London-based law firm Stephenson Harwood also announced last week that it would offer staff the ability to work from home permanently – but at the cost of a 20 per cent pay cut.
Locally, Tunbridge Wells Borough Council’s (TWBC) plans for the Town Hall are dependent on giving up some office space to a ‘co-working’ company, which means a number of Council officers are hybrid working – spending some time in the office and some at home.
Nicky Carter, Head of HR, Customer Service & Culture at the authority said: “Each team has its own working patterns depending on what the Council needs.
“Some members of staff work from the office all the time, others have a mixed pattern of working.
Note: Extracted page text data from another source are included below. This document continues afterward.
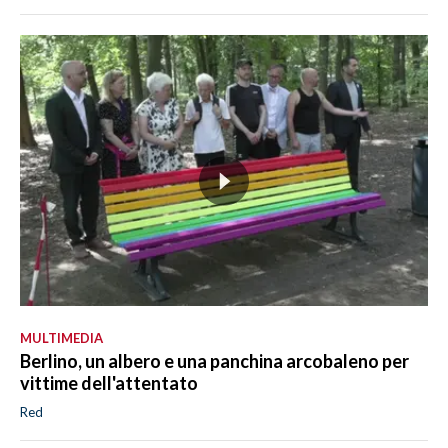
MULTIMEDIA
Berlino, un albero e una panchina arcobaleno per
vittime dell'attentato
Red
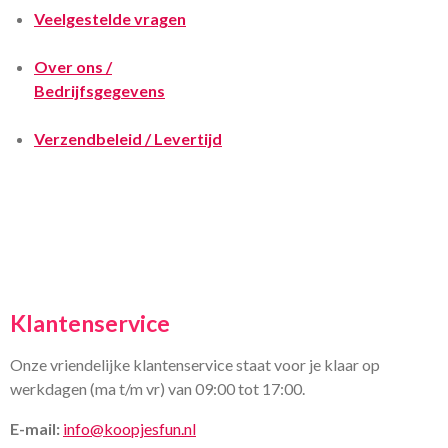
Veelgestelde vragen
Over ons /
Bedrijfsgegevens
Verzendbeleid / Levertijd
Klantenservice
Onze vriendelijke klantenservice staat voor je klaar op
werkdagen (ma t/m vr) van 09:00 tot 17:00.
E-mail:
info@koopjesfun.nl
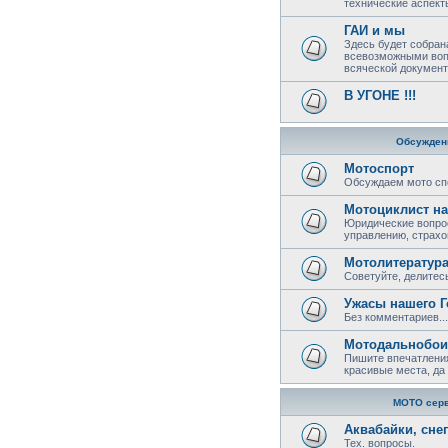
технические аспект
ГАИ и мы
Здесь будет собран
всевозможными воп
всяческой документ
В УГОНЕ !!!
Обсужден
Мотоспорт
Обсуждаем мото сп
Мотоциклист на
Юридические вопрос
управлению, страхов
Мотолитератур
Советуйте, делитесь
Ужасы нашего Г
Без комментариев...
Мотодальнобои
Пишите впечатления
красивые места, да 
МОТО сер
Аквабайки, сне
Тех. вопросы.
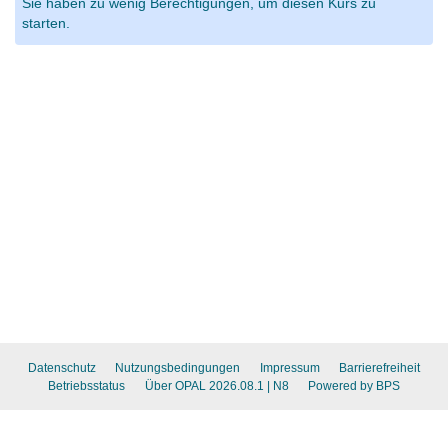
Sie haben zu wenig Berechtigungen, um diesen Kurs zu
starten.
Datenschutz
Nutzungsbedingungen
Impressum
Barrierefreiheit
Betriebsstatus
Über OPAL 2026.08.1
| N8
Powered by BPS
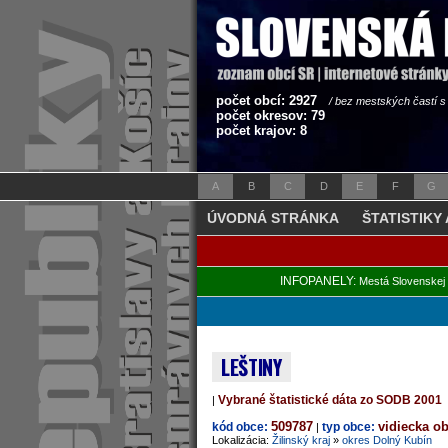
počet obcí: 2927
/ bez mestských častí 
počet okresov: 79
počet krajov: 8
A
B
C
D
E
F
G
ÚVODNÁ STRÁNKA
ŠTATISTIKY
INFOPANELY:
Mestá Slovenskej 
LEŠTINY
Vybrané štatistické dáta zo SODB 2001
|
509787
vidiecka o
kód obce:
typ obce:
|
Lokalizácia:
Žilinský kraj
»
okres Dolný Kubín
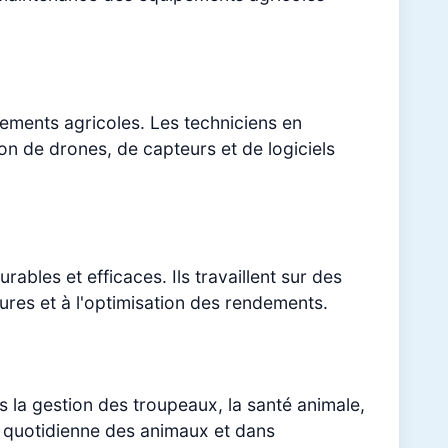
dements agricoles. Les techniciens en
tion de drones, de capteurs et de logiciels
bles et efficaces. Ils travaillent sur des
ultures et à l'optimisation des rendements.
 la gestion des troupeaux, la santé animale,
on quotidienne des animaux et dans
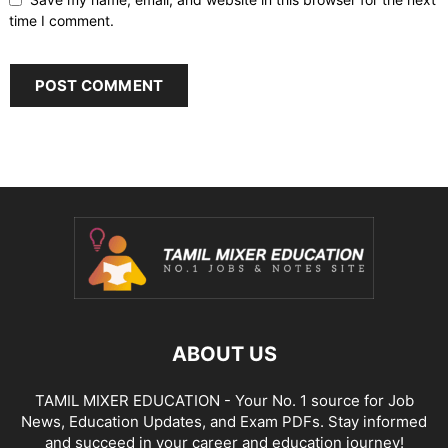
time I comment.
ABOUT US
TAMIL MIXER EDUCATION - Your No. 1 source for Job
News, Education Updates, and Exam PDFs. Stay informed
and succeed in your career and education journey!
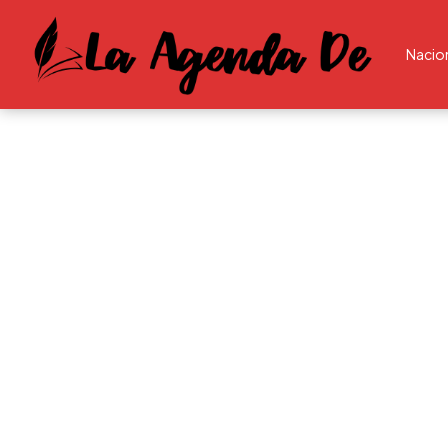
Nacio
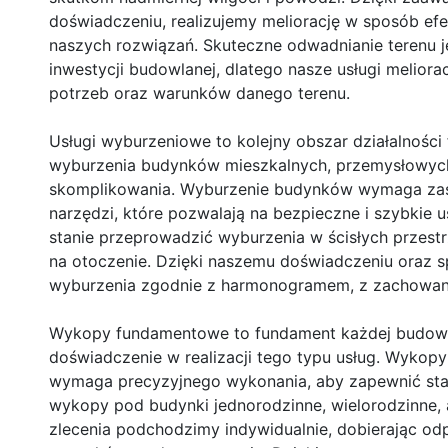
doświadczeniu, realizujemy meliorację w sposób efe
naszych rozwiązań. Skuteczne odwadnianie terenu j
inwestycji budowlanej, dlatego nasze usługi melior
potrzeb oraz warunków danego terenu.
Usługi wyburzeniowe to kolejny obszar działalności
wyburzenia budynków mieszkalnych, przemysłowych
skomplikowania. Wyburzenie budynków wymaga zast
narzędzi, które pozwalają na bezpieczne i szybkie 
stanie przeprowadzić wyburzenia w ścisłych przest
na otoczenie. Dzięki naszemu doświadczeniu oraz sp
wyburzenia zgodnie z harmonogramem, z zachowan
Wykopy fundamentowe to fundament każdej budowy, 
doświadczenie w realizacji tego typu usług. Wykop
wymaga precyzyjnego wykonania, aby zapewnić stab
wykopy pod budynki jednorodzinne, wielorodzinne,
zlecenia podchodzimy indywidualnie, dobierając odp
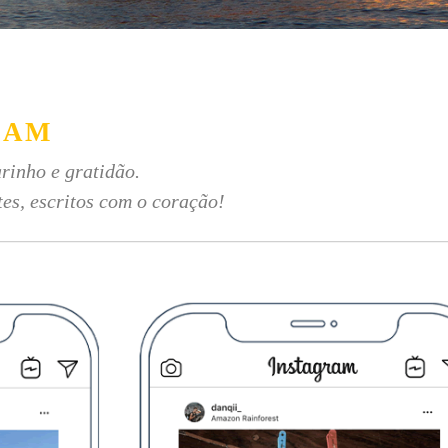
RAM
rinho e gratidão.
tes, escritos com o coração!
It is not possible to say how many people fall into each category as it can vary on a daily basis.”
Hybrid working is also now permanently established at County Hall.
A Kent County Council (KCC) spokesperson told the Times: “We have 12 buildings across our office estate designed to accommodate the needs of individuals and teams.
“As a council, we deliver a complex range of services and the vast majority of our staff need to be able to access the right equipment and spaces to meet the varied demands of service delivery day to day, making sure that wherever they work from the people we support across Kent can still access the information, guidance and support they need.
“Managers and staff have risen to the challenge of adapting the way we work, and regularly book desks in the spaces that best meet there needs or drop in to the facilities as part of their daily routines of working around the county.”
In the private sector, as Times reported last year, AXA Health, the town’s largest employer, remained committed to hybrid working but ‘would not adopt a 100 per cent working from home model’, after closing two local offices.
And law firm Cripps Pemberton Greenish has said the firm now had ‘embedded’ a hybrid working model for its London and Tunbridge Wells-based teams..
Chief People Officer Craig McMurrough added: “We delivered a guide designed to help employees achieve the right blend of home and office working. However, this approach has always been positioned as a guide rather than policy. We trust and enable our people to excel in their work and they consistently rise to the challenge.”
But increased levels of WFH is at ‘the detriment’ of some workers, HR experts have warned.
Tunbridge Wells-based career coach and consultant Husnara Begum, told the Times: “If you can shave off two hours from your commute, it can be quite a game-changer.
“For employers it’s a cost-cutting exercise. They can also recruit talent from anywhere in the country. I can see why they do it.
“But the flip side of that coin is the detriment to company culture,” she said.
“It is to the detriment of junior colleagues, who are not able to learn through osmosis,” she added, warning that if new employees and less experienced staff could not have access to their seniors, it could ‘kill the culture’ of an organisation.
“In a candidate-led market, when employers are fighting over good candidates, they need to be very careful about their approach to flexibility,” she continued. “If you go down the Stephenson Harwood approach [and cut salaries by 20 per cent], what does that say about your culture? Ultimately, decision-making should be localised, and employees should be treated like grown-ups.”